Par fabiola le Mardi 12 octobre 2010 à 13:46
Clara, ton commentaire est tout à fait pertinent. Dans mon article, j'ai bien insisté sur l'interprétation personnelle : chacun des spectateurs perçoit la danse proposée différemment. Ensuite, qu'on ressente cette chorégraphie comme un manifeste de guerre ou un rêve, les deux propositions, pour Shechter, sont valables. Enfin, je t'accorde le fait que les journaux peuvent parfois orienter leurs lecteurs sur des interpréations qui leur sont propres. Peut-être (et sûrement je pense) que le journaliste qui a écrit l'article que j'ai lu, a fait part de sa propre interprétation, laissant de côté l'imagination des autres spectateurs. Quoi qu'il en soit, je reste sur mon opinion, mais n'écarte pas les idées de fraternalité et d'amitié qui persistaient dans la chorégraphie.
Par Olivier Massis le Mercredi 13 octobre 2010 à 8:19
Quand Hofesh Shechter laisse aux spectateurs le soin d'interpréter, n'oublions pas que c'est orienté. Oui, il y a la guerre. Oui, il y a l'absurdité des hommes. Oui, il y a leur bestialité qui ressort au moindre problème. L'image finale, cet élan d'un danseur, porté par les autres, avec son drapeau (un fanion) à la main, n'est pas sans rappeler une image de victoire. Shechter termine sur un point positif, mais sur quelle victoire ? quelle parade ?
La musique est un des éléments fondamentaux de notre voyage chorégraphique. L'omniprésence de percussions finit par mettre au diapason tambours et coeurs. On vibre à leur rythme. C'est ce qui donne l'intensité à l'ensemble. On est happé par l'atmosphère. Le rêve peut se déclencher.
Et je ne suis pas loin de penser que ce sera le plus beau spectacle du festival Da:ns cette année !
Par Mélanie lacroix le Jeudi 25 novembre 2010 à 8:13
Je sais que ce spectacle date de plus d'un mois mais je tiens moi aussi à faire partager mon avis. Je vais cependant parler plus particulièrement de In Your Rooms car j'ai trouvé la chorégraphie plus intéressante et significative que Uprising.

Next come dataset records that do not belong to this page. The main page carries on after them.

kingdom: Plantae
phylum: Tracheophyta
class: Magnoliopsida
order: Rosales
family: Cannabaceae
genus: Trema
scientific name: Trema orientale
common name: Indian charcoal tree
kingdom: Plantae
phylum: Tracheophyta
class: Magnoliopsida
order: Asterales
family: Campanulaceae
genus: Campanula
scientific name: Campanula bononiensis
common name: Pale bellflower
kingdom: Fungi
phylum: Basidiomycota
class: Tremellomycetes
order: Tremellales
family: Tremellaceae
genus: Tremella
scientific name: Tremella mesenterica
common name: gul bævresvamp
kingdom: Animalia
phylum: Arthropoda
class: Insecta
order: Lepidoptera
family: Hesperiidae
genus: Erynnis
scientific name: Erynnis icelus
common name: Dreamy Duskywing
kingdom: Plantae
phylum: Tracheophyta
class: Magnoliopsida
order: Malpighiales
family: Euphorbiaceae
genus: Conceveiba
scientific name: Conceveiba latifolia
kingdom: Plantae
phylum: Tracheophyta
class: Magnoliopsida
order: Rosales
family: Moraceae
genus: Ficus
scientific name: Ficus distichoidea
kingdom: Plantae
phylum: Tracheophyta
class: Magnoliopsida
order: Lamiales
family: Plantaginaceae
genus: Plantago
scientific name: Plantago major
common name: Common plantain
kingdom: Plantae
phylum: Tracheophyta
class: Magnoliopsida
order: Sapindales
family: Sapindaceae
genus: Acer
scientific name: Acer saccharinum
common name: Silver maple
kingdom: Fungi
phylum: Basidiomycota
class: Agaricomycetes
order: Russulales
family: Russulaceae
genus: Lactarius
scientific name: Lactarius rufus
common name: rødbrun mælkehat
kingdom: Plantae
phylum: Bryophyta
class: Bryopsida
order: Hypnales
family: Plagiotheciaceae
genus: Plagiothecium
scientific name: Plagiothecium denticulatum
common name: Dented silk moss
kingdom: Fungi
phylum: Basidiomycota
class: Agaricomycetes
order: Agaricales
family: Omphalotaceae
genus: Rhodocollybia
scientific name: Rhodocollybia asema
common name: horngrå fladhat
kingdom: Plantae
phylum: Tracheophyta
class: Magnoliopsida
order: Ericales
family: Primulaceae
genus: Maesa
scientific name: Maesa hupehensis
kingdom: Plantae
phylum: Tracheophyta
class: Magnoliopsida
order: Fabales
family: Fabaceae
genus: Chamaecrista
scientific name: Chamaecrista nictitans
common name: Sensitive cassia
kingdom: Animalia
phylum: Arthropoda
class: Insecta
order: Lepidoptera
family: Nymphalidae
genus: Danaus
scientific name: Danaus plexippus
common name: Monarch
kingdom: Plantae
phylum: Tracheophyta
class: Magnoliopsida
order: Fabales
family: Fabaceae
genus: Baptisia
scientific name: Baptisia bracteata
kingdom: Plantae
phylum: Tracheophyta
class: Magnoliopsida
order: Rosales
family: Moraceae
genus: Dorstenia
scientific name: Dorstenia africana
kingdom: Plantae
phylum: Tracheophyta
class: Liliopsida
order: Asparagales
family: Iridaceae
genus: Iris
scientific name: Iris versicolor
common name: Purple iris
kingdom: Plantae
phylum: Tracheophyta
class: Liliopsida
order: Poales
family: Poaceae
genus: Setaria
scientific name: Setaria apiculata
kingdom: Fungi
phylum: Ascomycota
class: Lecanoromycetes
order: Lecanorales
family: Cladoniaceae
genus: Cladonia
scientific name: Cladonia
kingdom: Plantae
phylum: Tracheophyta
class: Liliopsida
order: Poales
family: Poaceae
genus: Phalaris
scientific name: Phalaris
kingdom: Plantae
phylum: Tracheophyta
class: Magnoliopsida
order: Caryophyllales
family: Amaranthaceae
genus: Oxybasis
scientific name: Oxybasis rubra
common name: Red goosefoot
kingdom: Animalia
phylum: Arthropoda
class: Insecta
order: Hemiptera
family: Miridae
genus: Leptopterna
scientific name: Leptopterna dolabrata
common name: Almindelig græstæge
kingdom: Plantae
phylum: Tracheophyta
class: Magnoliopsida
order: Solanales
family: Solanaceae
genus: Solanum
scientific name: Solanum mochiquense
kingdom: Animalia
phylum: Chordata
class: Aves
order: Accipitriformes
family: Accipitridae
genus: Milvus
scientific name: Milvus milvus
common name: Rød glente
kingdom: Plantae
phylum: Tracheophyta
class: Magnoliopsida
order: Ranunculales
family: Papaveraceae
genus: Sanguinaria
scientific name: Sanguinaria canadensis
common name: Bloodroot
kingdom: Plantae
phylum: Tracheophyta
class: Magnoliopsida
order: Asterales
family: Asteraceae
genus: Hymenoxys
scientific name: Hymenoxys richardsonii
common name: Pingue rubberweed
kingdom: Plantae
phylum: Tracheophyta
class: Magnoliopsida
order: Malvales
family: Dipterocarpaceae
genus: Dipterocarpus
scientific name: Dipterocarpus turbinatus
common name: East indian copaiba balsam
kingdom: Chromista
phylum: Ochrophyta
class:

En effet, je trouve que la voix off occupe une place très importante dans le spectacle par le fait d'évoquer, comme tu le dis Fabiola, le cosmos, la condition humaine, la société etc. Elle nous donne déjà plus de pistes qu’Uprising afin de comprendre plus facilement les mouvements de la chorégraphie. La voix évoque par exemple, si je me souviens bien, les relations entre les hommes qui souvent commencent attirance, affection et donc, bien être. En revanche, elles se finissent la plupart du temps avec rejet, haine et culpabilité. De ce fait, elle évoque tout cela comme s’il s’agissait d’une routine, d’un cercle vicieux auquel l’homme est toujours contraint.

De là, j'ai trouvé que ces propos étaient parfaitement représentés et retranscris par la chorégraphie et ses mouvements. On voyait par exemple, un danseur enlacer un autre et se faire rejeter juste après. Il y avait aussi cette mini-chorégraphie où une vingtaine de danseurs étaient à genoux à répéter sans cesse les mêmes mouvements, ce qui évoquait parfaitement cette idée de routine, source d’ennui chez l’homme.

La voix m'a aussi beaucoup aidée à comprendre la signification de tous ces mouvements par son évocation des hommes et de leur constant désaccord. En effet, comme tu l'as évoqué Fabiola, l'éclairage était très intéressant par ses formes géométriques sur le sol. J'ai trouvé qu'il était un support à la voix off du fait qu'il représentait l'opposition entre les hommes et donc, délimitait les différents clans. Personnellement, chaque fois qu'un "carré de lumière" apparaissait, j’avais l’impression que le groupe de danseurs qui y apparaissait, exprimait par ses gestes, sa colère, son désaccord ou encore, sa dangerosité.

Ainsi, même si Hofesh Shechter insiste sur le fait que tout cela n'est que dans "un but esthétique pour laisser une grande imagination au spectateur", ce spectacle m’a beaucoup marqué et m’a fait réalisé que la haine, le désaccord et le conflit seront toujours présents entre les hommes.